> _Texte fourni_:
___
Avril 2020 a été le mois le plus meurtrier des 10 dernières années. Avec 7662 décès, la province a enregistré 37,5 % plus de morts que la moyenne d’avril des cinq dernières années, révèlent des données préliminaires de la Direction de l’état civil du Québec. 

Cet « excès de mortalité » par rapport à la normale est « essentiellement lié aux 1989 décès associés à la COVID-19 rapportés par l’INSPQ (Institut national de santé publique du Québec) en avril », suggère une analyse « très préliminaire » réalisée à la demande de La Presse par l’économiste Pierre-Carl Michaud, de la Chaire de recherche sur les enjeux économiques intergénérationnels de HEC-Montréal. 

En tenant compte de plusieurs facteurs – dont la croissance normale de la population et la fluctuation des morts liées à l’influenza –, M. Michaud estime que le nombre de décès d’avril est de 30 % supérieur au nombre attendu.
___
> _Présentation de l'exercice_: D'après le texte sur les décès d'avril 2020 au Québec, combien de morts la province a-t-elle comptées ce mois-là ?

> _Extraits de données_:
___
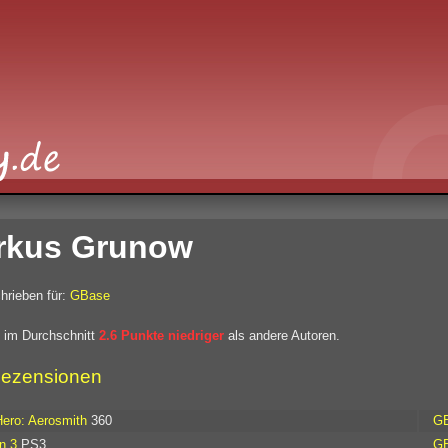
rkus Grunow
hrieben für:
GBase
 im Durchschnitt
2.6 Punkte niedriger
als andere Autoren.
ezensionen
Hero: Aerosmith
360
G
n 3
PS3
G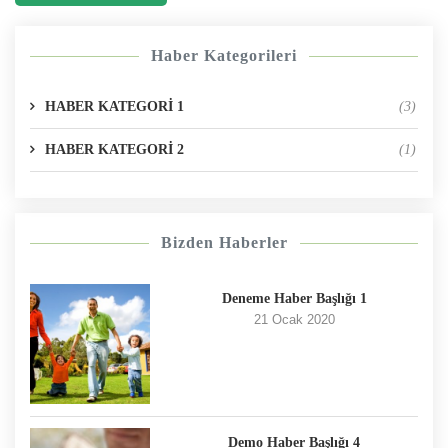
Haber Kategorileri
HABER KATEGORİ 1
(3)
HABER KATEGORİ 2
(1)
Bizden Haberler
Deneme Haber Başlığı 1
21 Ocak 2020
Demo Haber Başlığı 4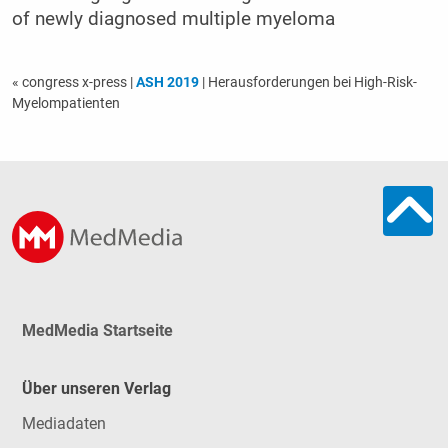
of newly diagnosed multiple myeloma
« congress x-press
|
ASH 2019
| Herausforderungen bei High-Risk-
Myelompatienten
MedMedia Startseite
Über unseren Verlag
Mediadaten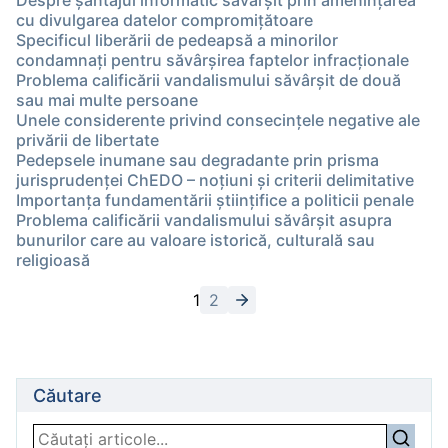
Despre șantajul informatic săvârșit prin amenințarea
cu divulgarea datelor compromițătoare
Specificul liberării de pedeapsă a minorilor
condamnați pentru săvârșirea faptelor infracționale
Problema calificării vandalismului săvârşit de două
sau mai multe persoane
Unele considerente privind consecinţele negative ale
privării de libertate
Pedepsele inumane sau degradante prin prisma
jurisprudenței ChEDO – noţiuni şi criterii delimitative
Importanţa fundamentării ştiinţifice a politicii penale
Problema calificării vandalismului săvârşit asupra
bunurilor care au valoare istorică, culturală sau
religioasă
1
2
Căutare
___
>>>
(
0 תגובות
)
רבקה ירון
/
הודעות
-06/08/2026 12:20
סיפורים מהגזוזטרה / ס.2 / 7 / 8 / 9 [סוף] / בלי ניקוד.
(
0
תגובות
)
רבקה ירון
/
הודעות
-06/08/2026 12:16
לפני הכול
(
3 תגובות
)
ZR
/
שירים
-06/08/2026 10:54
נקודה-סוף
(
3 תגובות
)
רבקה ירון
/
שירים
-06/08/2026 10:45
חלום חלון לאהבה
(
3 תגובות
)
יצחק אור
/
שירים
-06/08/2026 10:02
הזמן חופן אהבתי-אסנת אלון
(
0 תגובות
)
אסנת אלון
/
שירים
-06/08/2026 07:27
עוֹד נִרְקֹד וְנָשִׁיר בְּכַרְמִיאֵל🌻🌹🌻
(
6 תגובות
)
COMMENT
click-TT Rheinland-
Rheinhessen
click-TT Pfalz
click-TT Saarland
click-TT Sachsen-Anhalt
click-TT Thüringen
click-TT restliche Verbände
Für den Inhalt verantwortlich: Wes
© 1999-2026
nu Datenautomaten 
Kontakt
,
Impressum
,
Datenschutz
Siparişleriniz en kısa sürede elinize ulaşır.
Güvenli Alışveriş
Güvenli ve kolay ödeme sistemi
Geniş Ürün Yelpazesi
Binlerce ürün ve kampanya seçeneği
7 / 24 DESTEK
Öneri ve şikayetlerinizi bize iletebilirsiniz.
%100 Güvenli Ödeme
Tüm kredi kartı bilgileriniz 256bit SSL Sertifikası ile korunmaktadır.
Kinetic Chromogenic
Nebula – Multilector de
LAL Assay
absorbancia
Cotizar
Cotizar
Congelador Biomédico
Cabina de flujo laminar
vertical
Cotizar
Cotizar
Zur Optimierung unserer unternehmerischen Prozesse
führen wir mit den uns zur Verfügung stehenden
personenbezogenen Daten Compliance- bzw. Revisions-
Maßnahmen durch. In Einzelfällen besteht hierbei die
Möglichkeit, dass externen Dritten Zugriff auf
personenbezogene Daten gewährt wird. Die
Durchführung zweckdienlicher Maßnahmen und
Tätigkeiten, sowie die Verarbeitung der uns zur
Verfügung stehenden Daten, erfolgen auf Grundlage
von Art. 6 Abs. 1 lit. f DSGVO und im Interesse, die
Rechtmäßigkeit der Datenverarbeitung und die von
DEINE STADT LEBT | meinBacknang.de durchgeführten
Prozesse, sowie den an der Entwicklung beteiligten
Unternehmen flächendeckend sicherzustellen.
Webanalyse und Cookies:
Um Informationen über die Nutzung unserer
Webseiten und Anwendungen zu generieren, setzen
___
> _Tâche accomplie_: 7662 décès.